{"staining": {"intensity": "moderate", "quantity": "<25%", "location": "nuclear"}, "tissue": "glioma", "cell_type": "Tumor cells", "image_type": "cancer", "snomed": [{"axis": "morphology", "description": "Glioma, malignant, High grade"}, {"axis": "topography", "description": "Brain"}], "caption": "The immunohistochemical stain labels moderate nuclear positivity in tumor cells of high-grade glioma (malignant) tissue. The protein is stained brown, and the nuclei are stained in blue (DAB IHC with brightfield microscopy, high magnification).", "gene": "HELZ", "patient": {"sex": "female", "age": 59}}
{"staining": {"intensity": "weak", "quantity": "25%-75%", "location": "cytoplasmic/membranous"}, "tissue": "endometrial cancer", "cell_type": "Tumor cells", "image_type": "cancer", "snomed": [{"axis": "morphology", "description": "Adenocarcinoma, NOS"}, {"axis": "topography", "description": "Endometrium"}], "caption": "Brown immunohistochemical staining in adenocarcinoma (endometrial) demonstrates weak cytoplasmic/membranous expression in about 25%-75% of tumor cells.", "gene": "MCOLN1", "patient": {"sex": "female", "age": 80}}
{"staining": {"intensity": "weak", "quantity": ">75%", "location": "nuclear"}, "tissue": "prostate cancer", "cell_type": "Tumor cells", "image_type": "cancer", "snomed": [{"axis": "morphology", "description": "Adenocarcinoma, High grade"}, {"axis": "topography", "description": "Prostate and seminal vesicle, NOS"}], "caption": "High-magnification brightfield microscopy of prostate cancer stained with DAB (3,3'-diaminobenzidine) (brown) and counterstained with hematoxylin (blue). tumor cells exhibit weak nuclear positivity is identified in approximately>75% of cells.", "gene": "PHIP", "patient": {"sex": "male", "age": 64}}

**Required action**:
Please copy the material exactly, line for line.

**Output for this task**:
{"staining": {"intensity": "moderate", "quantity": "<25%", "location": "nuclear"}, "tissue": "glioma", "cell_type": "Tumor cells", "image_type": "cancer", "snomed": [{"axis": "morphology", "description": "Glioma, malignant, High grade"}, {"axis": "topography", "description": "Brain"}], "caption": "The immunohistochemical stain labels moderate nuclear positivity in tumor cells of high-grade glioma (malignant) tissue. The protein is stained brown, and the nuclei are stained in blue (DAB IHC with brightfield microscopy, high magnification).", "gene": "HELZ", "patient": {"sex": "female", "age": 59}}
{"staining": {"intensity": "weak", "quantity": "25%-75%", "location": "cytoplasmic/membranous"}, "tissue": "endometrial cancer", "cell_type": "Tumor cells", "image_type": "cancer", "snomed": [{"axis": "morphology", "description": "Adenocarcinoma, NOS"}, {"axis": "topography", "description": "Endometrium"}], "caption": "Brown immunohistochemical staining in adenocarcinoma (endometrial) demonstrates weak cytoplasmic/membranous expression in about 25%-75% of tumor cells.", "gene": "MCOLN1", "patient": {"sex": "female", "age": 80}}
{"staining": {"intensity": "weak", "quantity": ">75%", "location": "nuclear"}, "tissue": "prostate cancer", "cell_type": "Tumor cells", "image_type": "cancer", "snomed": [{"axis": "morphology", "description": "Adenocarcinoma, High grade"}, {"axis": "topography", "description": "Prostate and seminal vesicle, NOS"}], "caption": "High-magnification brightfield microscopy of prostate cancer stained with DAB (3,3'-diaminobenzidine) (brown) and counterstained with hematoxylin (blue). tumor cells exhibit weak nuclear positivity is identified in approximately>75% of cells.", "gene": "PHIP", "patient": {"sex": "male", "age": 64}}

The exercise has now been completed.